Microsoft Graph connectors are how your non-Microsoft systems provide data to the Microsoft cloud. There are a lot of connectors available for Microsoft Graph, as can be seen here -us/microsoftsearch/connectors-gallery. These connectors make it possible for all those data sources to input data into the Microsoft cloud, and make it available for services such as Microsoft Search. As an example, there's a connector available for MSSQL. This means that Microsoft search can now make MSSQL searchable. How neat is that?
These APIs and connectors are great. But as an organization invested in the Microsoft ecosystem, your lifeline - your data - is sitting in the cloud. You can call a bunch of APIs, but sometimes you need lots of data to do further insightful work. Maybe you're trying to write an AI model that analyzes your user's emails, for instance.

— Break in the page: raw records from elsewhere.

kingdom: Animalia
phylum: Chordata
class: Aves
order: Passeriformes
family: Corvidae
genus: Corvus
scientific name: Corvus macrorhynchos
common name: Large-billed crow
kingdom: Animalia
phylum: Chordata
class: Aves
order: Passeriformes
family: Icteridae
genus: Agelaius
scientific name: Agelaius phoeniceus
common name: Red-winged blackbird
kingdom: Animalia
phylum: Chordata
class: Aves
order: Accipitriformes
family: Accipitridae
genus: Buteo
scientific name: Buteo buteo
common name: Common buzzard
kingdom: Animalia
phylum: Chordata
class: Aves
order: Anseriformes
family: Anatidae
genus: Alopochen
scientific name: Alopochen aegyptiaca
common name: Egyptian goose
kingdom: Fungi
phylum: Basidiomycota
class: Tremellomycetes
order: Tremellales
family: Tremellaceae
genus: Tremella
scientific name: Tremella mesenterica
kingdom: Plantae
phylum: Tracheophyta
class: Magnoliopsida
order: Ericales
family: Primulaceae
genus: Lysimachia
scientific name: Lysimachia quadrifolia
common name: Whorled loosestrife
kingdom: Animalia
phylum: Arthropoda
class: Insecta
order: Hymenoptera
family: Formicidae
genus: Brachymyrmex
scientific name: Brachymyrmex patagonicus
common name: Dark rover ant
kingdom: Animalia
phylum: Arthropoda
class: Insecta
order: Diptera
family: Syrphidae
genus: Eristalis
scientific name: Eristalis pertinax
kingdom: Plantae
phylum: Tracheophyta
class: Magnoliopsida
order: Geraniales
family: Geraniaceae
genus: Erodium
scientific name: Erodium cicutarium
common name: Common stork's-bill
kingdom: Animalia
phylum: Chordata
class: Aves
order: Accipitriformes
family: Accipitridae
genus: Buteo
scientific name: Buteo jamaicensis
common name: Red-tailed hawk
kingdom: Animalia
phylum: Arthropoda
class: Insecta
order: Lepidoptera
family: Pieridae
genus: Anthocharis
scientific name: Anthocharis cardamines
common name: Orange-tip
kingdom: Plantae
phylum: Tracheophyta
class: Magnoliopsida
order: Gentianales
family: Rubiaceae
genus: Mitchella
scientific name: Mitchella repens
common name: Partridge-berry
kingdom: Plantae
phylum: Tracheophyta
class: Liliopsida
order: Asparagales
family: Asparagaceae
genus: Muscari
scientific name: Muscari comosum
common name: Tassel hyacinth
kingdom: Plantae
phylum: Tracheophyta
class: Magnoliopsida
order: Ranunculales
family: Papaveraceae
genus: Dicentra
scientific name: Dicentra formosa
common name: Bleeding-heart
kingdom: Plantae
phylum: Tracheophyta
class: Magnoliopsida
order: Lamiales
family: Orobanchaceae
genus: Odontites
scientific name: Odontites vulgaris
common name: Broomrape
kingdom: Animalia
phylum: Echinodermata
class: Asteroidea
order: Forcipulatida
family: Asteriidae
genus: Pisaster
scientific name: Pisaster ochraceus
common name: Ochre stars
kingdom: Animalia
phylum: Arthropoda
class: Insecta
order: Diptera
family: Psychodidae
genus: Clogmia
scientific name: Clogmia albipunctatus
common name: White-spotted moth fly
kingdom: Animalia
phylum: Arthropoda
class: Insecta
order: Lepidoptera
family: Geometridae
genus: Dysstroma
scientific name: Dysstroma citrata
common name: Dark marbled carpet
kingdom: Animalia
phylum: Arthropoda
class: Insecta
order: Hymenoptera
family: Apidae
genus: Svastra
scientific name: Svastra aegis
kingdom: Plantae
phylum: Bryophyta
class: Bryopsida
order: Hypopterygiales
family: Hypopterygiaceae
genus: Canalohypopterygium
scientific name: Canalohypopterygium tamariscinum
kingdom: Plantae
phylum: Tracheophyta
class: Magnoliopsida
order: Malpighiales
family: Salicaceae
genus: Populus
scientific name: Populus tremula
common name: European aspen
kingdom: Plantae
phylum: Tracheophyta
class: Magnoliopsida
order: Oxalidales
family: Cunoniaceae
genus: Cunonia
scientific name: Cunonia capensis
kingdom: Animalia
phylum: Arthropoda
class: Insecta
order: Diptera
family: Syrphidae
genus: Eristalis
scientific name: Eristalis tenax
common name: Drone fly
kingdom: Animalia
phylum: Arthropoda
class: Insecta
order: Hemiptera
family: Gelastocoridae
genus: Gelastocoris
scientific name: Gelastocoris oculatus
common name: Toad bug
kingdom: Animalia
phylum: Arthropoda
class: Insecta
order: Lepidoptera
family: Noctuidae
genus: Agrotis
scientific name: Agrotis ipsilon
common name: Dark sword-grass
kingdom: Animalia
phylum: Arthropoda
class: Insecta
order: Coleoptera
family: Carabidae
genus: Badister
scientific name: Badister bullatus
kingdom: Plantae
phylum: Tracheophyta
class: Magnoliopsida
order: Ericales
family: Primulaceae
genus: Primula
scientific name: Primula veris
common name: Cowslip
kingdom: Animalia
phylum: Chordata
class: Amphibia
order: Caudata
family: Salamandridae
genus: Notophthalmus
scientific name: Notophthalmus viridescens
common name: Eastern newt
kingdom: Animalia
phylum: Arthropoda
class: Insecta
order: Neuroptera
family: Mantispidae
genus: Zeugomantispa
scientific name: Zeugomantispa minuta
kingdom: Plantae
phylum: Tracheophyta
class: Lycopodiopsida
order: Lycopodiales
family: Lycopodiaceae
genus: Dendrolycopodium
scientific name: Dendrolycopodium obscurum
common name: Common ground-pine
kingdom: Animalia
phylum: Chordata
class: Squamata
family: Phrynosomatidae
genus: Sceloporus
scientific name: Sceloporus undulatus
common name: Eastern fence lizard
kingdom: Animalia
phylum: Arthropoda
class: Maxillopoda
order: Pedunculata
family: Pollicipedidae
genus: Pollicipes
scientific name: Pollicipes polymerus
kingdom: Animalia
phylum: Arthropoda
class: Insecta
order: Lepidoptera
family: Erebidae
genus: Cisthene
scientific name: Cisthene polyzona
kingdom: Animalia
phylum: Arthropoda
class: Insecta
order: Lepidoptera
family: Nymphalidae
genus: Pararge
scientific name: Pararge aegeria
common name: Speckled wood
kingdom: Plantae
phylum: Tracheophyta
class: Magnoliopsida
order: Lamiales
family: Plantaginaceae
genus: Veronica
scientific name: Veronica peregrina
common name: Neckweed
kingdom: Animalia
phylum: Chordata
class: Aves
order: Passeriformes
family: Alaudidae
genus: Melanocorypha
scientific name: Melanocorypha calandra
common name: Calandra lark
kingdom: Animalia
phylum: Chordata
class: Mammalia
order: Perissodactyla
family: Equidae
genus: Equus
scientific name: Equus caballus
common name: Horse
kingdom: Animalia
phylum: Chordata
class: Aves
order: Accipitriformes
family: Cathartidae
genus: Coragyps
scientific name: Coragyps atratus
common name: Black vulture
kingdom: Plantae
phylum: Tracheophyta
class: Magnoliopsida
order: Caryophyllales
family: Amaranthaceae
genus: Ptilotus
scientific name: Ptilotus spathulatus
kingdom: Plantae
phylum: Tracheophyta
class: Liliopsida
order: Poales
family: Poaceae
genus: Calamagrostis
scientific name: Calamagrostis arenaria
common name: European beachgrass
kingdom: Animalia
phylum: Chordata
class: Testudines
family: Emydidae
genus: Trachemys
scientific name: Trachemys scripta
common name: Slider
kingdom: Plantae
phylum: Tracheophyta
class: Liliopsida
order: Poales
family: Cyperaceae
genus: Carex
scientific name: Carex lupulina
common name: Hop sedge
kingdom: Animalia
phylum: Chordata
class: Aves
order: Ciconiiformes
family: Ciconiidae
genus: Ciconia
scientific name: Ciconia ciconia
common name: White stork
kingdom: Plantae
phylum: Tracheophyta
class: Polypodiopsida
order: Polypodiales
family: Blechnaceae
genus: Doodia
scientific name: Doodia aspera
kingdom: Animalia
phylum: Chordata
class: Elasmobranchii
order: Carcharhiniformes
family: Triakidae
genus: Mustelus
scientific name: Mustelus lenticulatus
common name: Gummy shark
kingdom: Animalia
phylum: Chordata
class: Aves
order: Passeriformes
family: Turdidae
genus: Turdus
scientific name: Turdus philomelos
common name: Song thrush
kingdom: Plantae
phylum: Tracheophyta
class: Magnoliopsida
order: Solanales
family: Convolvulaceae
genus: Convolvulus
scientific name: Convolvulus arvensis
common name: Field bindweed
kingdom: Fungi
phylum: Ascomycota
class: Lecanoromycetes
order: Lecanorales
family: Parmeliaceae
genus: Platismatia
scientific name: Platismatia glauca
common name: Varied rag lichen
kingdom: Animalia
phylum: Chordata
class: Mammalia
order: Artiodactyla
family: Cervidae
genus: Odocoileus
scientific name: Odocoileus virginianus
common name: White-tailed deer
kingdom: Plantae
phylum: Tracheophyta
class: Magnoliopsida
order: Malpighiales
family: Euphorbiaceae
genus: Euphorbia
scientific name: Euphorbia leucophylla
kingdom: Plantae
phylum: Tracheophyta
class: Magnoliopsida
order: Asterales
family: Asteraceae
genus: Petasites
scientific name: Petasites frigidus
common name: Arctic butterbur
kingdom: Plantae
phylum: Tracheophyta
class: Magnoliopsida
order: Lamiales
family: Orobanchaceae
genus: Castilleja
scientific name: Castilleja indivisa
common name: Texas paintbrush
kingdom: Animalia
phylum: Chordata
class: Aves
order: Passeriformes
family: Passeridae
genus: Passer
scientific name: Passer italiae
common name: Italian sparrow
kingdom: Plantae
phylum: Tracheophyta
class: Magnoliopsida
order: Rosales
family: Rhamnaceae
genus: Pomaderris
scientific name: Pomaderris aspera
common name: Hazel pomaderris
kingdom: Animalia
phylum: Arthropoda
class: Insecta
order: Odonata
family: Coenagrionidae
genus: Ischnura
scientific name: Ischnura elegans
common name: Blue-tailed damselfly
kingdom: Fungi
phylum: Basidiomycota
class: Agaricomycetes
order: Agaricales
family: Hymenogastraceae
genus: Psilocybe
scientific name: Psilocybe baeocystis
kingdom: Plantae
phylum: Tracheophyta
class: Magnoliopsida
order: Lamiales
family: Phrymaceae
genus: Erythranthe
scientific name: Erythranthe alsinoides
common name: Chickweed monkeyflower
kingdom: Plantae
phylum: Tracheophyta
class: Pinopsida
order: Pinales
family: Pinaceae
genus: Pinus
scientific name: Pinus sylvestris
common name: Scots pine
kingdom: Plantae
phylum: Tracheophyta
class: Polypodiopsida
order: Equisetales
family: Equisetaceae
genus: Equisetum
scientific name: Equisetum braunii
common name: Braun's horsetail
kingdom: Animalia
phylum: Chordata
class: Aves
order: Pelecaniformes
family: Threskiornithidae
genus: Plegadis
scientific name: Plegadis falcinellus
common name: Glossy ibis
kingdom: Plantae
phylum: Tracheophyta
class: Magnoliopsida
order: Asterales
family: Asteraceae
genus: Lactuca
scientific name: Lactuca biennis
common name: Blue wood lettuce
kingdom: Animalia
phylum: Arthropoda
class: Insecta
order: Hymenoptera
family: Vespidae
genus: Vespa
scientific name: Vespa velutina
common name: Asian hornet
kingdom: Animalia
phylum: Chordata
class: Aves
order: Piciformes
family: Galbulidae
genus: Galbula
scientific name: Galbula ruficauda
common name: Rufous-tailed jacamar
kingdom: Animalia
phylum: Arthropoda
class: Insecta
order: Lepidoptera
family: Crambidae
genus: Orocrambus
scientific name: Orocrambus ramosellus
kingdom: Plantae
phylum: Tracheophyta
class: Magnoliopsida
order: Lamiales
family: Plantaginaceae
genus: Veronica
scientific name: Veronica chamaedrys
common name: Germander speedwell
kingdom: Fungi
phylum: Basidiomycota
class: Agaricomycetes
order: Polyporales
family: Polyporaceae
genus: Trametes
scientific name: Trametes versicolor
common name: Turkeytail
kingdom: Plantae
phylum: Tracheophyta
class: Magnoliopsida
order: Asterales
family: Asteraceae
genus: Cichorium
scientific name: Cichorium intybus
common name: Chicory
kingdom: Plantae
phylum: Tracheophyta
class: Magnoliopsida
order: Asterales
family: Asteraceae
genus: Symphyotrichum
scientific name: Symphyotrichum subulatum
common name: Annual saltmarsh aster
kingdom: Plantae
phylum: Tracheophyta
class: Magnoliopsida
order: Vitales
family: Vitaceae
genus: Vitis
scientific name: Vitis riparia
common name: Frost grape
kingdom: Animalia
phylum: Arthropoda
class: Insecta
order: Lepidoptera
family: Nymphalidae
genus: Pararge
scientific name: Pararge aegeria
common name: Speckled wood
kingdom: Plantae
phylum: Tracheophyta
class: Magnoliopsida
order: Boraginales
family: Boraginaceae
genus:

You can imagine that calling API after API under the users' delegated permission can get cumbersome very quickly. In fact, it's not going to scale at all. It's precisely to get around this problem that Microsoft Graph Data Connect exists. It allows you to work with the data in popular Azure datastores, such as Azure Data Lake or Azure Blob storage. You can then analyze that data using Azure Data Lake analytics or Azure SQL database, and really your imagination is the limit at that point.
My point is that in the back of your mind, you might be thinking that for bulk data processing, there must be some kind of controls built inside of Microsoft Graph Data Connect. After all, you don't want anybody reading just anybody's email; you want some controls on this ecosystem. Random access would entirely defeat the purpose of consent. You'll be glad to know that Microsoft Graph Data Connect has a lot of controls built in so an administrator can set up various rules, and exceptions that define exactly what data is exposed when using Microsoft Graph Data Connect.
A very large and key part of Microsoft Graph are the APIs that it exposes. These APIs are protected by the Microsoft identity platform. To understand how you call these APIs, you must have a basic understanding of how APIs work in the Microsoft identity platform.
These APIs are accessible using standard OpenID Connect mechanisms. This means that in order to access this API, you have to pass in an access token. The access token is a string you pass into the Authorization header in your HTTP request to the API. It typically has a whole bunch of information, such as the validity, who it was issued to, a signature, and much more.
Reading all users' emails is something that a background process, such as a daemon or a CRON job, would do. Here, the user's identity isn't important, but the application's identity is important. However, if I say that I wish to read the logged-in users' emails, I must know who the logged in users are.
Before I move off the topic of permissions, there's one more important thing for you to know, and that's the concept of effective permissions. As the name suggests, effective permissions are the permissions that your app has when it makes a request to an API. But there's a key difference in how effective permissions work in delegated permissions and application permissions.
For delegated permissions, the effective permissions of your app are the least privileged intersection of the delegated permissions that the app has been granted by consent and of the privileges of the currently signed in user. In other words, your app when using delegated permissions will never have more privileges than the signed in user.